WHAT TO DO: For the entries that follow, report how many lines include the word "APERTURE" and add nothing.
··· AVAILABLE DATA ···
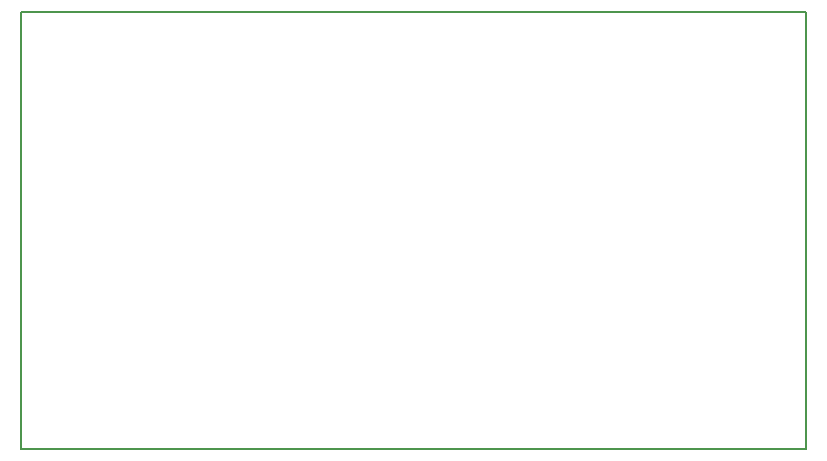
<source format=gbr>
G04 #@! TF.GenerationSoftware,KiCad,Pcbnew,5.0.0-fee4fd1~65~ubuntu18.04.1*
G04 #@! TF.CreationDate,2018-08-28T14:23:08-07:00*
G04 #@! TF.ProjectId,sumo_tank_control,73756D6F5F74616E6B5F636F6E74726F,rev?*
G04 #@! TF.SameCoordinates,Original*
G04 #@! TF.FileFunction,Profile,NP*
%FSLAX46Y46*%
G04 Gerber Fmt 4.6, Leading zero omitted, Abs format (unit mm)*
G04 Created by KiCad (PCBNEW 5.0.0-fee4fd1~65~ubuntu18.04.1) date Tue Aug 28 14:23:08 2018*
%MOMM*%
%LPD*%
G01*
G04 APERTURE LIST*
%ADD10C,0.150000*%
%ADD11C,0.200000*%
G04 APERTURE END LIST*
D10*
X167500000Y-74000000D02*
X167500000Y-37000000D01*
X101000000Y-74000000D02*
X167500000Y-74000000D01*
X101000000Y-37000000D02*
X101000000Y-74000000D01*
D11*
X167500000Y-37000000D02*
X101000000Y-37000000D01*
M02*

</source>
···
ANSWER SPACE: 2